**Actions to take**
1. In the HBase mailing list thread, why is uploading into an empty table a problem? Answer in one to three sentences.
2. List every kind of information that the reply in the HBase mailing list thread asks for as useful to know.
3. According to the HBase mailing list thread, how large is the data file whose upload makes the job fail?

::: Source extract :::

You are viewing a plain text version of this content. The canonical link for it is here.
Posted to user@hbase.apache.org by Jean-Daniel Cryans <jd...@apache.org> on 2010/01/12 22:45:03 UTC

Re: how to load big files into Hbase without crashing?

Michael,

This question should be addressed to the hbase-user mailing list as it
is strictly about HBase's usage of MapReduce, the framework itself
doen't have any knowledge of how the region servers are configured. I
CC'd it.

Uploading into an empty table is always a problem as you saw since
there's no load distribution. I would recommend instead to write
directly into HFiles as documented here:
http://hadoop.apache.org/hbase/docs/r0.20.2/api/org/apache/hadoop/hbase/mapreduce/package-summary.html#bulk

Other useful information for us: hbase/hadoop versions, hardware used,
optimizations used to do the insert, configuration files.

Thx,

J-D

On Tue, Jan 12, 2010 at 1:35 PM, Clements, Michael
<Mi...@disney.com> wrote:
> This leads to one quick & easy question: how does one reduce the number
> of map tasks for a job? My goal is to limit the # of Map tasks so they
> don't overwhelm the HBase region servers.
>
> The Docs point in several directions.
>
> There's a method job.setNumReduceTasks(), but no setNumMapTasks().
>
> There is a job Configuration setting setNumMapTasks(), but it's
> deprecated and says it only can increase, not reduce, the number of
> tasks.
>
> There's InputFormat and its subclasses, which do the actual file splits.
> But no single method to simply set the number of splits. One would have
> to write his own subclass to measure the total size of all input files,
> divide by the desired # of mappers and split it all up.
>
> The last option is not trivial but it is doable. Before I jump in I
> figured I'd ask if there is an easier way.
>
> Thanks
>
> -----Original Message-----
> From:
> mapreduce-user-return-267-Michael.Clements=disney.com@hadoop.apache.org
> [mailto:mapreduce-user-return-267-Michael.Clements=disney.com@hadoop.apa
> che.org] On Behalf Of Clements, Michael
> Sent: Tuesday, January 12, 2010 10:53 AM
> To: mapreduce-user@hadoop.apache.org
> Subject: how to load big files into Hbase without crashing?
>
> I have 15-node Hadoop cluster that is working for most jobs. But every
> time I upload large data files into HBase, the job fails.
>
> I surmise that this file (15GB in size) is big enough, there are so many
> tasks (about 55 at once), they swamp the region server processes.
>
> Each cluster node is also an HBase region server, so there are a minimum
> of about 4 jobs for each region server. But when the table is small,
> there are few regions so each region server is hosting many more tasks.
> For example if the table starts out empty there is a single region, so a
> single region server has to handle calls from all 55 tasks. It can't
> handle this, the tasks give up and the job fails.
>
> This is just conjecture on my part. Does it sound reasonable?
>
> If so, what methods are there to prevent this? Limiting the number of
> tasks for the upload job is one obvious solution, but what is a good
> limit? The more general question is, how many map tasks can a typical
> region server support?

::: Supplied information :::

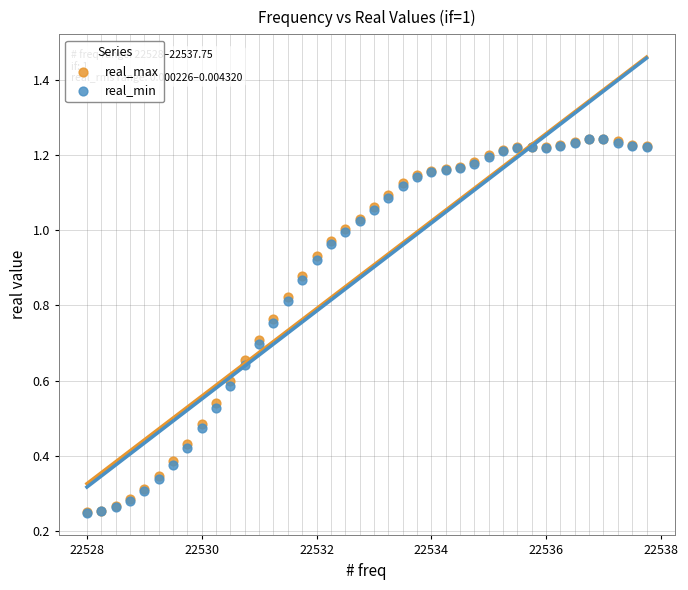

What are all the series names shown in the legend?

real_max, real_min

:::

**Answers below**
1. Uploading into an empty table gives no load distribution. An empty table starts with a single region, so one region server has to handle calls from all of the roughly 55 concurrent tasks. It can't keep up, so the tasks give up and the job fails.

2.
- HBase/Hadoop versions
- Hardware used
- Optimizations used to do the insert
- Configuration files

3. 15GB.